Trade and competition policy

CHOCOSUISSE is committed to Switzerland as a production location and to functioning, fair competition in which competitors all have equal opportunities.

You can find our most recent position papers on the topic of trade and competition policy under Positions.

Access to the European market

The EU is the most important market for Swiss chocolate. Market access to EU countries is thus crucial. After Brexit, this is also true of Great Britain, one of the most important export markets for Swiss chocolate.

As part of the Bilateral Agreements II, many processed agricultural products were declared exempt from customs duties in mutual trade with the EU. But a free trade agreement in agriculture would also be important. Swiss manufacturers are still denied access to the European raw materials market because of domestic political opposition to such an agreement. This results in disadvantages in terms of raw material prices for Swiss manufacturers due to agricultural border protection.

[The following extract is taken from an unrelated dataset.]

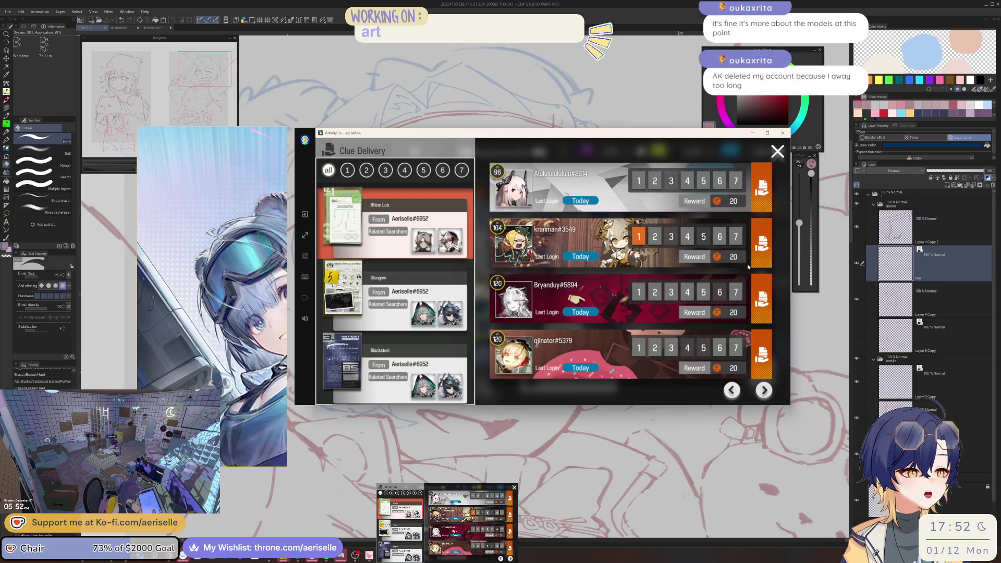
click(761, 243)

In what is referred to as the “double zero” solution, Switzerland and the EU have agreed to mutually waive customs duties and duty drawback on sugar in processed products. This absence of compensatory measures means that tariff management of the raw material sugar must be geared to the European market price. Otherwise Swiss sugar processors would be put at a competitive disadvantage.

Access to non-European markets

Around three quarters of the chocolate produced in Switzerland is exported – to well over a hundred countries. Free trade agreements which guarantee non-discriminatory access to non-European markets are correspondingly important.

Compensation for disadvantages stemming from the protection of agricultural borders

The consequences of the protection of agricultural borders mean that milk powder and butter are much more expensive in Switzerland than abroad. If this disadvantage were not offset, Swiss chocolate manufacturers would have significant competitive disadvantages in comparison to their foreign counterparts.

Partial compensation is provided in the domestic market by the Federal Law on the import of agricultural products and in the export market by a private fund of the industry organisation “Milch”. The latter was established in 2019 as a private successor to the former “chocolate law”.

Both compensation solutions leave a price difference due to border protection. This puts Swiss manufacturers under pressure both at home and on the export market. Exporters were at least granted the right to use the customs procedure of the inward processing procedure in 2019 as part of the abolition of the “chocolate law”. This opens access to foreign raw materials for subsequent re-export in processed form.

General agriculture policy

The Swiss chocolate industry processes about one third of Swiss sugar production and a significant proportion of Swiss milk production. Agricultural policy decisions affecting the supply of Swiss raw materials are therefore of relevance to Swiss chocolate manufacturers. This is why CHOCOSUISSE also regularly states its opinions on agricultural issues.